Мы искренне рады заключить, что футуризм, рождённый в Милане, промышленной и коммерческой столице Италии, и запущенный 5 лет назад во всём мире поэтом Маринетти в колонках парижского «Фигаро», после победы на поле искусства благодаря словам на свободе, пластическому динамизму, антиизящной плюритональной музыке без квадратуры и искусству шумов, готов вторгнуться также в лаборатории и школы пассеистской науки, музеи и кладбища мумифицированных силлогизмов, камеры пыток свободного творческого безумия.
Б. Коррадини, Э. Сеттимелли
49. Геометрическое и механическое великолепие и числовое восприятие
Мы уже устроили потешные похороны живущей прошлым Красоты (романтической, символистской и декадентской), неотъемлемые части которой – воспоминания, ностальгия, туман легенды, рождённый удалённостью во времени, очарование экзотики, рождённое удалённостью в пространстве, живописность, неясность, сельская простота, дикарское одиночество, пёстрый беспорядок, сумеречная полутень, разложение, потасканность, грязные следы прошлых лет, хруст разрушающихся развалин, плесень, запах гниения, пессимизм, чахотка, самоубийство, кокетство агонии, эстетика неудачи, поклонение смерти.
Сегодня из хаоса нового противоречивого восприятия рождается новая красота, которой мы, Футуристы, заменим прежнюю. Я называю её геометрическое и механическое великолепие.
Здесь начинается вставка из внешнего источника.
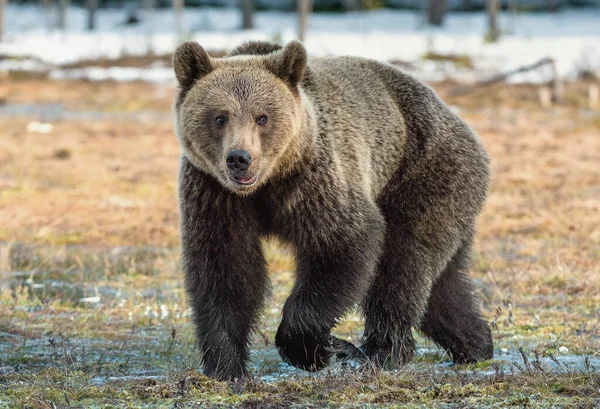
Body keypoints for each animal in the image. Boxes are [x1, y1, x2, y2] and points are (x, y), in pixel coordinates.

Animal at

Её неотъемлемые части: гигиеничное забвение, надежда, желание, обузданная сила, скорость, свет, воля, порядок, дисциплина, метод; ощущение большого города; агрессивный оптимизм, вытекающий из культа мускулов и спорта; беспроволочное воображение; вездесущность, лаконичность и симультанность, рождённые туризмом, деловым миром и журналистикой; жажда успеха, новейший инстинкт рекорда, воодушевлённое подражание электричеству и машине; сжатость до сути и синтетичность; радующая точность хорошо смазанных сцеплений и мыслей; соревнование энергий, сливающихся в единой победной траектории.
Впервые мои футуристские чувства ощутили это геометрическое великолепие на палубе дредноута. Скорость корабля, расстояния выстрелов, объявляемые с фальшборта, поскольку опасность военного столкновения была реальна, необычная жизненная сила приказов, которые отдавал адмирал и которые сразу же начинали самостоятельное существование, отдельно от людей, в капризе, нетерпении и недугах стали и меди: из всего этого исходило геометрическое и механическое великолепие. Я почувствовал, как лирическая инициатива электричества пробежала по брони учетверённых орудийных башен, спустилась по бронированным трубам до порохового погреба, заставив пушки высунуться до предела, так, что показались их стволы. Вверх, наводи, целься, пли, автоматическая отдача, неповторимый путь снаряда, попадание, взрыв, запах тухлых яиц, зловонных газов, ржавчины, аммиака и т. п. Для нас эта новая драма, полная футуристских неожиданностей и геометрического великолепия, в сто тысяч раз интереснее человеческой психологии с её ограниченным числом комбинаций.
Порой большие скопления людей, наплыв кричащих лиц и рук способны нас взволновать. Но мы предпочитаем им великую солидарность озабоченных, старательных и упорядоченных моторов. Нет ничего прекраснее большой жужжащей электростанции, вмещающей гидравлическое давление горной цепи и электрическую силу бескрайнего горизонта, слитых в мраморе распределительных щитов, колючих от счётчиков, панелей и светящихся переключателей. Подобное зрелище – единственный пример, которому мы подражаем в поэзии. Наши предшественники – гимнасты и эквилибристы, достигшие в равномерном чередовании сокращения и расслабления мускулатуры блистательного совершенства точного сцепления и геометрического великолепия, к которому мы стремимся в словах на свободе.